RLFW-NAT
June 28, 2021 · View on GitHub
Code for "Rejuvenating Low-Frequency Words: Making the Most of Parallel Data in Non-Autoregressive Translation" (ACL 2021).
We propose LFR: raw pretraining → bidirectional KD (→KD + ←KD) → forward KD finetune, so NAT sees more low-frequency word links without changing the model.
Paper | Pretrained: En-De · Ro-En
Setup
git clone https://github.com/alphadl/RLFW-NAT.git
cd RLFW-NAT
pip install -e fairseq_mask/ -e fairseq_lev/
Data
Put under data/ende_data/: train_raw.{en,de}, train_kd.{en,de} (forward KD), train_bt.{en,de} (backward KD), valid.{en,de}, test.{en,de} (BPE).

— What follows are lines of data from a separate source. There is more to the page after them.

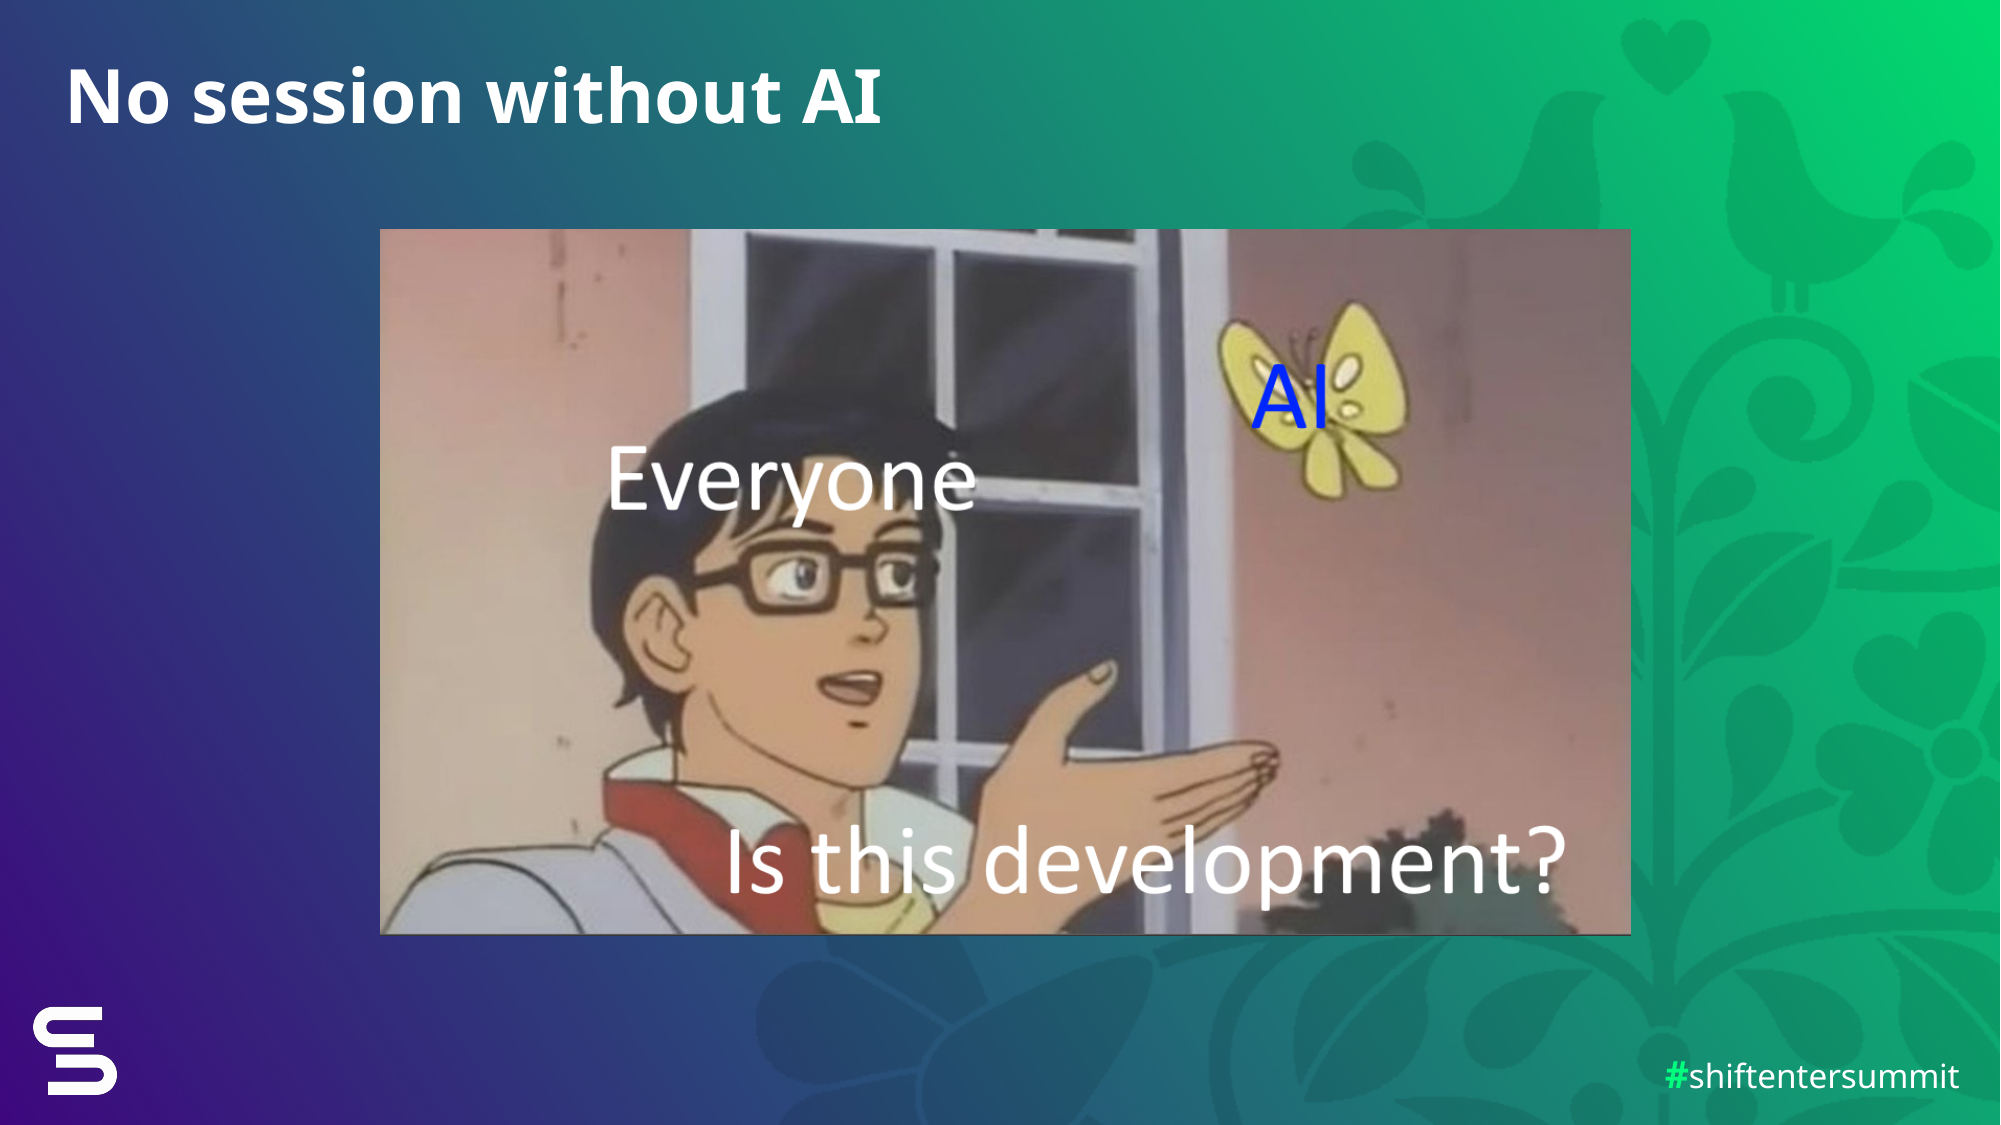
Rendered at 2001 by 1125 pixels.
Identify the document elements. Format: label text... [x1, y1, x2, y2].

picture [0, 0, 2000, 1125]
text_box No session without AI [50, 41, 1921, 147]
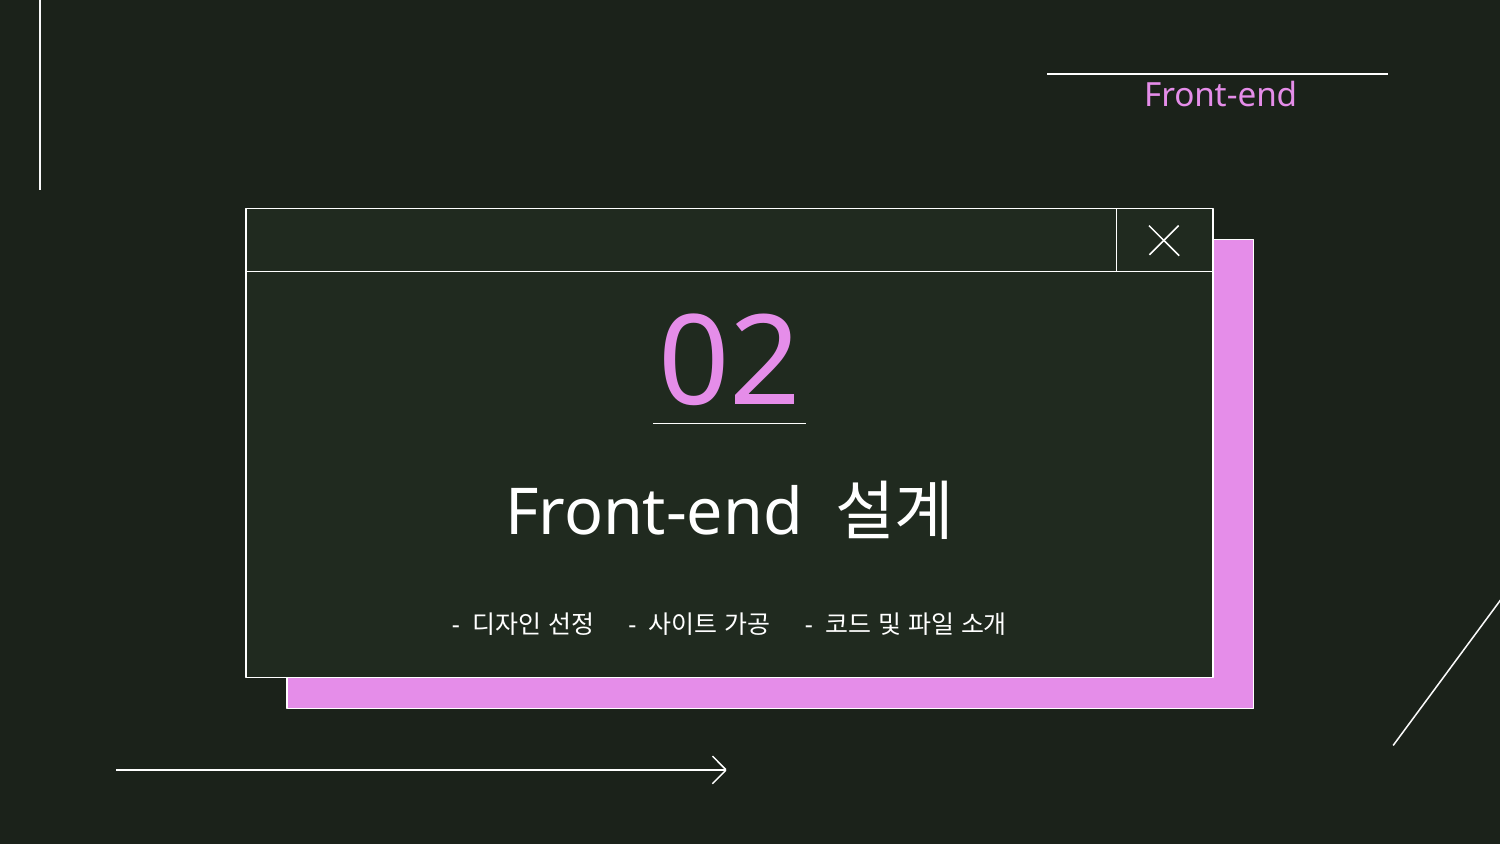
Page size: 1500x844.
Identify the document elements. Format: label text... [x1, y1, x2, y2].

text_box Front-end [1029, 72, 1413, 115]
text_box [1392, 523, 1500, 746]
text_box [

Then:
SRC=en TGT=de DATA_DIR=./data/ende_data bash preprocess.sh
Creates databin/{raw_PT,forward_KD,reversed_KD,bidirectional_KD}.
Training (LFR)
Mask-Predict:
SRC=en TGT=de DATA_DIR=./data/ende_data SAVE_DIR=./checkpoint/ende/mask_lfr bash train_mask.sh
Levenshtein:
SRC=en TGT=de DATA_DIR=./data/ende_data SAVE_DIR=./checkpoint/ende/lev_lfr bash train_lev.sh
Best checkpoint: SAVE_DIR/fwd/checkpoint_best.pt.
Eval
DATA=./data/ende_data/databin/forward_KD CHECKPOINT=./checkpoint/ende/mask_lfr/fwd SUBSET=test bash eval_mask.sh
REF=./data/ende_data/test.de bash test_mask.sh
Citation
@inproceedings{ding2021rejuvenating,
title = {Rejuvenating Low-Frequency Words: Making the Most of Parallel Data in Non-Autoregressive Translation},
author = {Ding, Liang and Wang, Longyue and Liu, Xuebo and Wong, Derek F. and Tao, Dacheng and Tu, Zhaopeng},
booktitle = {ACL},
year = {2021}
}
License
CC-BY-NC 4.0.